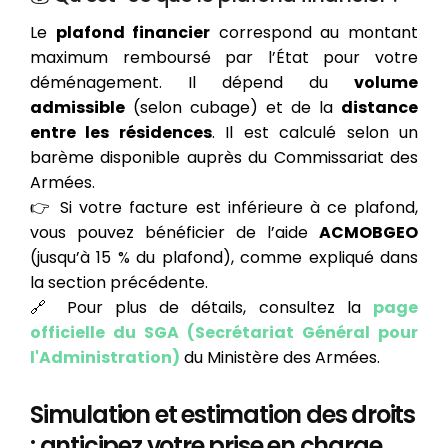
Le
plafond financier
correspond au montant
maximum remboursé par l’État pour votre
déménagement. Il dépend du
volume
admissible
(selon cubage) et de la
distance
entre les résidences
. Il est calculé selon un
barème disponible auprès du Commissariat des
Armées.
👉 Si votre facture est inférieure à ce plafond,
vous pouvez bénéficier de l’aide
ACMOBGEO
(jusqu’à 15 % du plafond), comme expliqué dans
la section précédente.
🔗 Pour plus de détails, consultez la
page
officielle du SGA (Secrétariat Général pour
l'Administration)
du Ministère des Armées.
Simulation et estimation des droits
: anticipez votre prise en charge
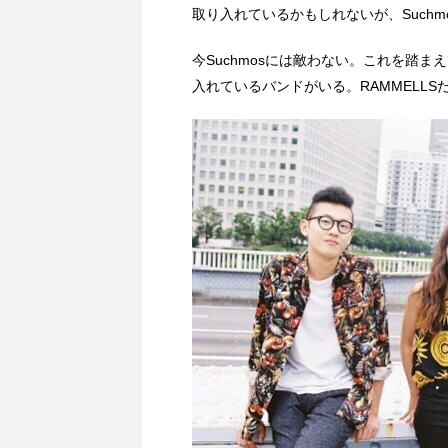
取り入れているかもしれないが、Such
今Suchmosには敵わない。これを踏まえ
入れているバンドがいる。RAMMELLS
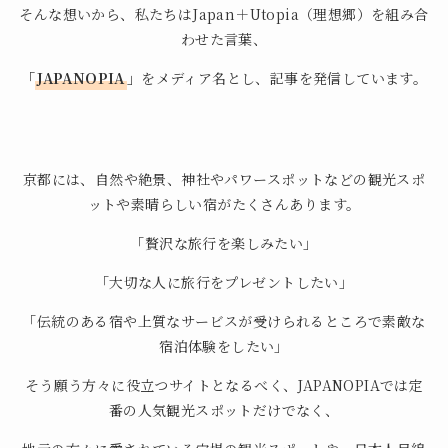
そんな想いから、私たちはJapan＋Utopia（理想郷）を組み合
わせた言葉、
「
JAPANOPIA
」
をメディア名とし、記事を発信しています。
京都には、自然や絶景、神社やパワースポットなどの観光スポ
ットや素晴らしい宿がたくさんあります。
「贅沢な旅行を楽しみたい」
「大切な人に旅行をプレゼントしたい」
「伝統のある宿や上質なサービスが受けられるところで素敵な
宿泊体験をしたい」
そう願う方々に役立つサイトとなるべく、JAPANOPIAでは定
番の人気観光スポットだけでなく、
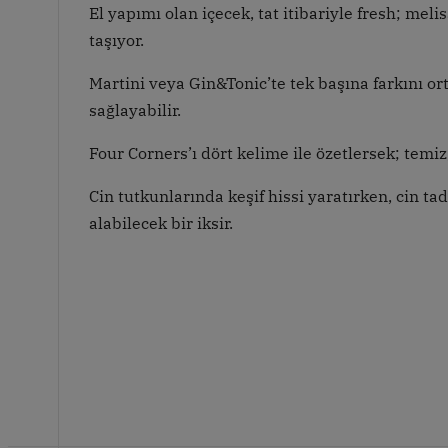
El yapımı olan içecek, tat itibariyle fresh; me
taşıyor.
Martini veya Gin&Tonic’te tek başına farkını or
sağlayabilir.
Four Corners’ı dört kelime ile özetlersek; temiz,
Cin tutkunlarında keşif hissi yaratırken, cin tad
alabilecek bir iksir.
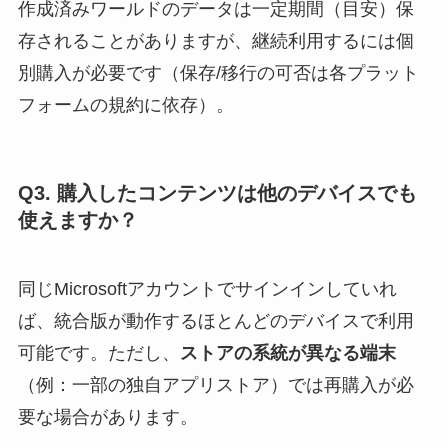
作成済みワールドのデータは一定期間（目安）保
存されることがありますが、継続利用するには個
別購入が必要です（保存/移行の可否は各プラット
フォームの規約に依存）。
Q3. 購入したコンテンツは他のデバイスでも
使えますか？
同じMicrosoftアカウントでサインインしていれ
ば、統合版が動作するほとんどのデバイスで利用
可能です。ただし、
ストアの系統が異なる端末
（例：一部の独自アプリストア）では再購入が必
要な場合があります。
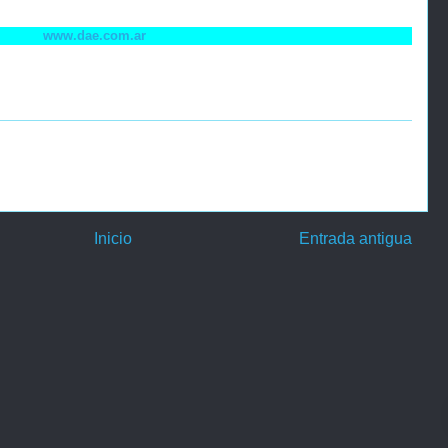
www.dae.com.ar
Inicio
Entrada antigua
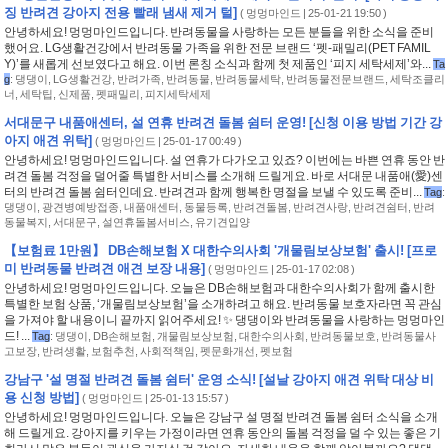
징 반려견 강아지 전용 빨래 냄새 제거 털]
(
멍멍마인드
| 25-01-21 19:50 )
안녕하세요! 멍멍마인드입니다. 반려동물을 사랑하는 모든 분들을 위한 소식을 준비
했어요. LG생활건강에서 반려동물 가족을 위한 전문 브랜드 ‘펫-패밀리(PET FAMIL
Y)’를 새롭게 선보였다고 해요. 이번 론칭 소식과 함께 첫 제품인 ‘피지 세탁세제’와...
Ta
g
:
댕댕이
,
LG생활건강
,
반려가족
,
반려동물
,
반려동물세탁
,
반려동물전문브랜드
,
세탁조클리
너
,
세탁팁
,
신제품
,
펫패밀리
,
피지세탁세제
서대문구 내품애센터, 설 연휴 반려견 돌봄 쉼터 운영! [신청 이용 방법 기간 강
아지 애견 위탁]
(
멍멍마인드
| 25-01-17 00:49 )
안녕하세요! 멍멍마인드입니다. 설 연휴가 다가오고 있죠? 이번에는 바쁜 연휴 동안 반
려견 돌봄 걱정을 덜어줄 특별한 서비스를 소개해 드릴게요. 바로 서대문 내품애(愛)센
터의 반려견 돌봄 쉼터인데요. 반려견과 함께 행복한 명절을 보낼 수 있도록 준비...
Tag
:
댕댕이
,
광견병예방접종
,
내품애센터
,
동물등록
,
반려견돌봄
,
반려견사랑
,
반려견쉼터
,
반려
동물복지
,
서대문구
,
설연휴돌봄서비스
,
유기견입양
【보험료 1만원】 DB손해보험 X 대한수의사회 '개물림보상보험' 출시! [프로
미 반려동물 반려견 애견 보장 내용]
(
멍멍마인드
| 25-01-17 02:08 )
안녕하세요! 멍멍마인드입니다. 오늘은 DB손해보험과 대한수의사회가 함께 출시한
특별한 보험 상품, ‘개물림보상보험’을 소개하려고 해요. 반려동물 보호자라면 꼭 관심
을 가져야 할 내용이니 끝까지 읽어주세요! ✨ 댕댕이와 반려동물을 사랑하는 멍멍마인
드! ...
Tag
:
댕댕이
,
DB손해보험
,
개물림보상보험
,
대한수의사회
,
반려동물보호
,
반려동물사
고보장
,
반려생활
,
보험추천
,
사회적책임
,
펫문화개선
,
펫보험
강남구 '설 명절 반려견 돌봄 쉼터' 운영 소식! [설날 강아지 애견 위탁 대상 비
용 신청 방법]
(
멍멍마인드
| 25-01-13 15:57 )
안녕하세요! 멍멍마인드입니다. 오늘은 강남구 설 명절 반려견 돌봄 쉼터 소식을 소개
해 드릴게요. 강아지를 키우는 가정이라면 연휴 동안의 돌봄 걱정을 덜 수 있는 좋은 기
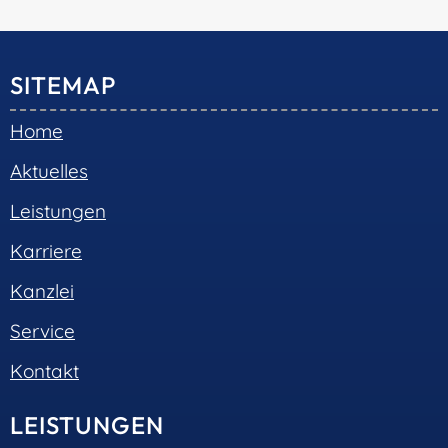
© 2026 •
S+R Consilium
|
Impressum
|
Datenschutz
Cookie-Einwilligung mit Real Cookie Banner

Exercise aim — Which lines in the data above contain the string "서대문구"? List every such line in full, and treat uppercase and lowercase as different.

Output for this exercise —
서대문구 내품애센터, 설 연휴 반려견 돌봄 쉼터 운영! [신청 이용 방법 기간 강
서대문구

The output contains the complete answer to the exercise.